*Task directions*. Among the lines below, list those containing the string "tumour".

*Record extracts*.
****************************************
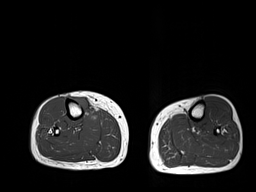
MRI of an extremity soft-tissue mass, one axial slice. Slice 13 of 32 in the series (ordered by position). 256 × 192 image matrix, field of view 375 × 281 mm. Female patient. From the clinical record (not read from this slice): histological type: undifferentiated – high grade; grade: high; site of the primary tumour: right thigh.
Outlined on this slice (expert manual segmentation):
- gross tumour volume (mass): bounding box (x1, y1, x2, y2) in pixels: (74, 95, 92, 114)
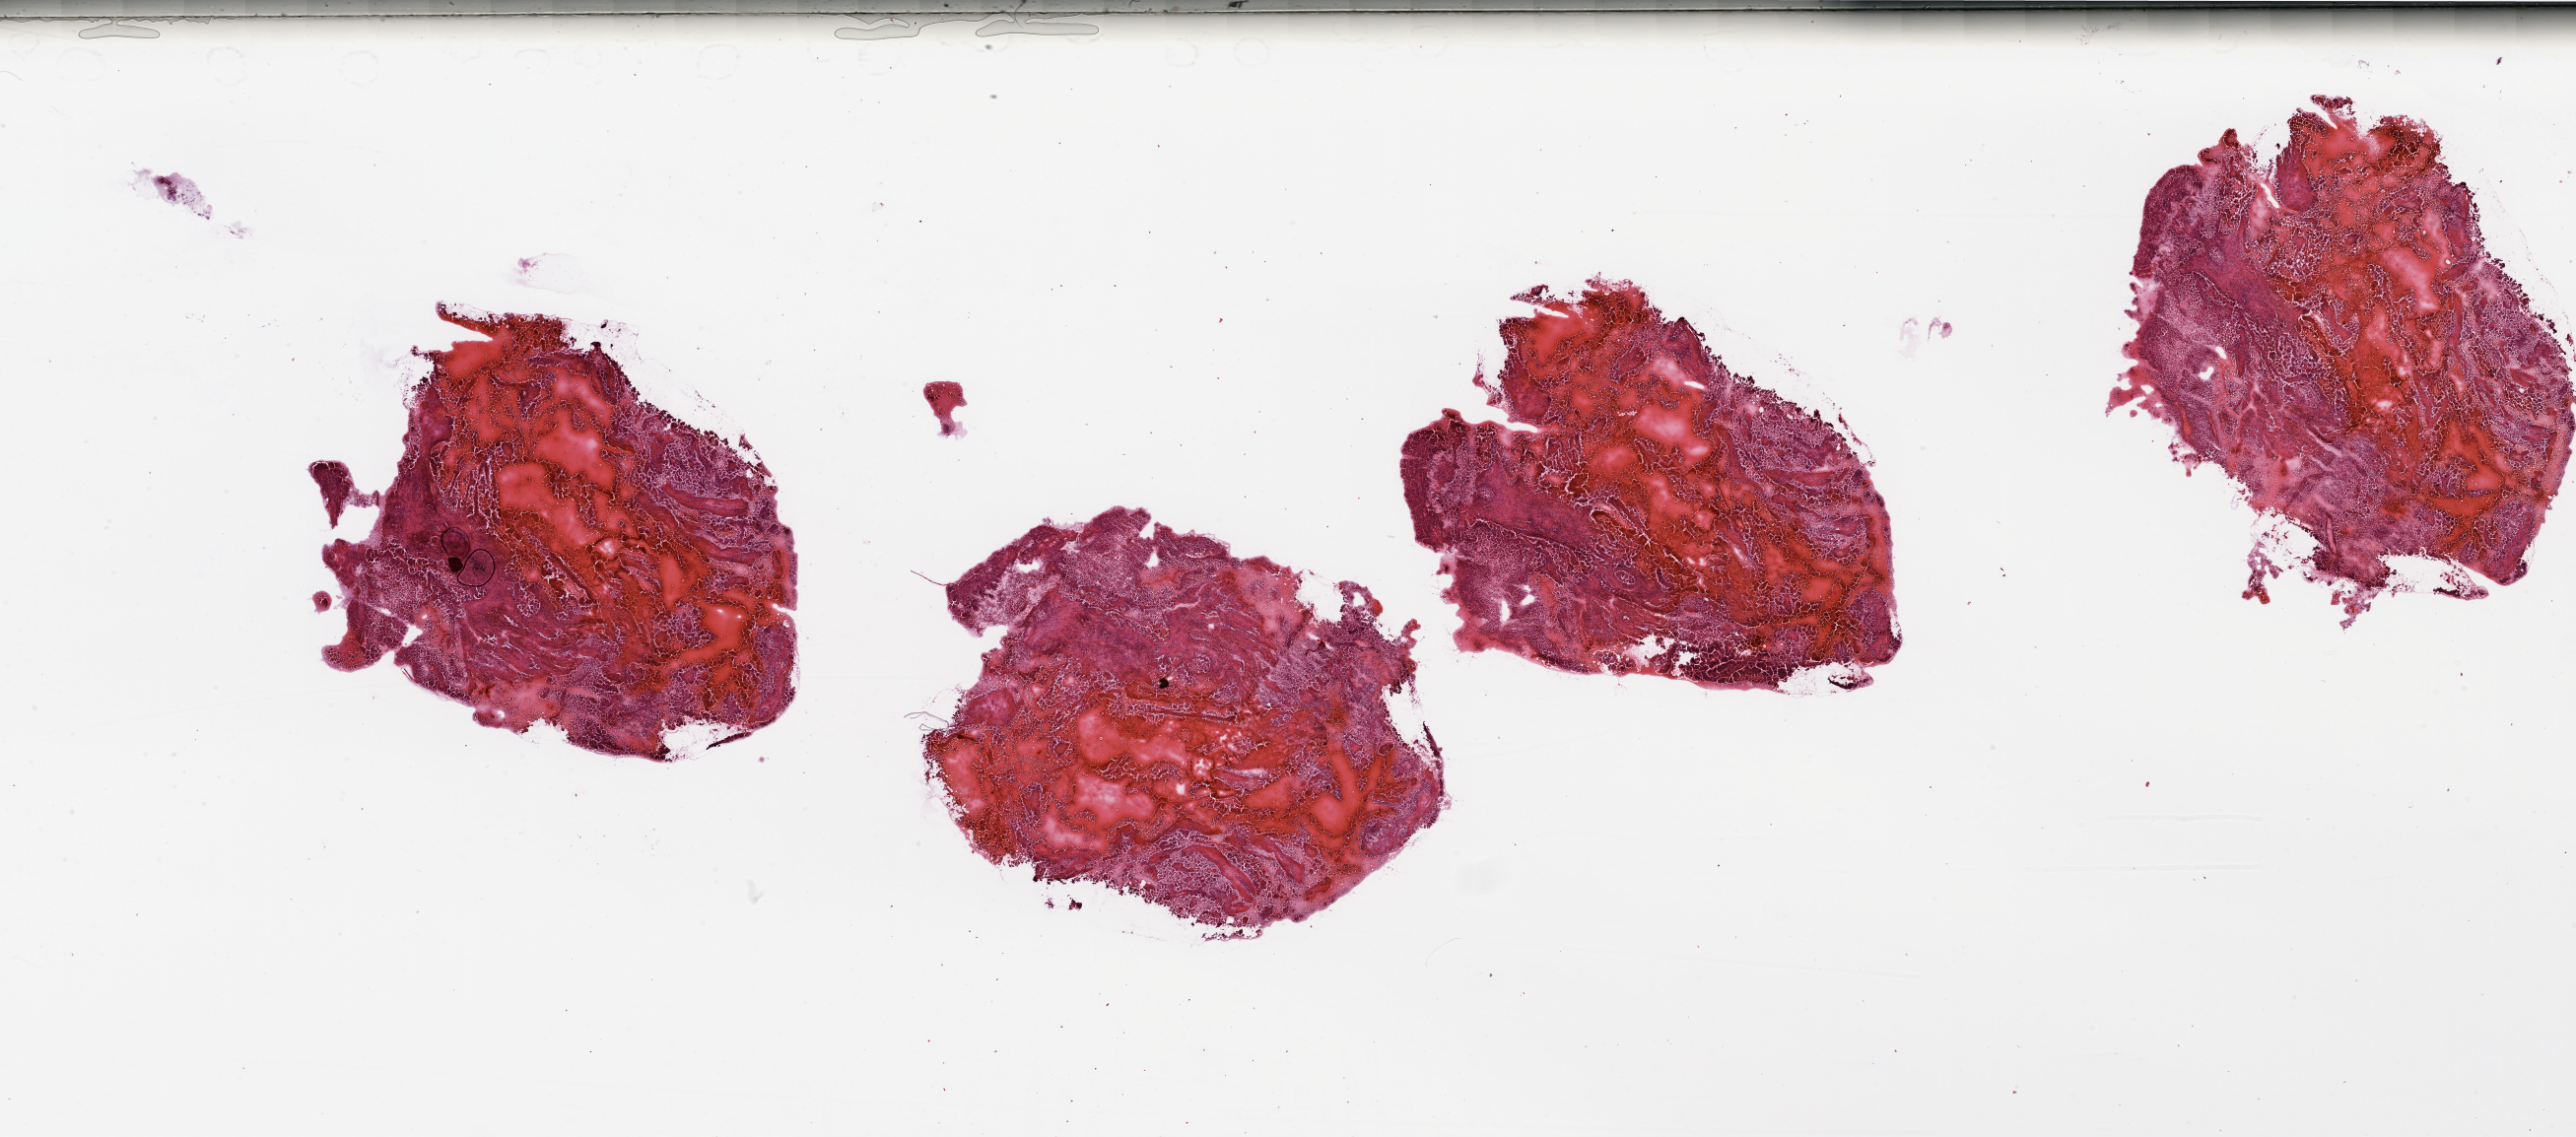
Digitized H&E tissue section (whole slide), shown as a low-resolution overview of the whole scanned area (about 41.3 x 18.3 mm). Tumour tissue sample, sampled site: kidney. Patient: female, age 74 years. Histologic grade: G2 (moderately differentiated). Composition of this section per pathologist review: tumour nuclei 60%, necrosis 20%.
Diagnosis: Renal cell carcinoma, NOS. Primary tumour site (as recorded): lower pole. AJCC pathologic stage: I.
****************************************
*Exercise answer*.
MRI of an extremity soft-tissue mass, one axial slice. Slice 13 of 32 in the series (ordered by position). 256 × 192 image matrix, field of view 375 × 281 mm. Female patient. From the clinical record (not read from this slice): histological type: undifferentiated – high grade; grade: high; site of the primary tumour: right thigh.
- gross tumour volume (mass): bounding box (x1, y1, x2, y2) in pixels: (74, 95, 92, 114)
Digitized H&E tissue section (whole slide), shown as a low-resolution overview of the whole scanned area (about 41.3 x 18.3 mm). Tumour tissue sample, sampled site: kidney. Patient: female, age 74 years. Histologic grade: G2 (moderately differentiated). Composition of this section per pathologist review: tumour nuclei 60%, necrosis 20%.
Diagnosis: Renal cell carcinoma, NOS. Primary tumour site (as recorded): lower pole. AJCC pathologic stage: I.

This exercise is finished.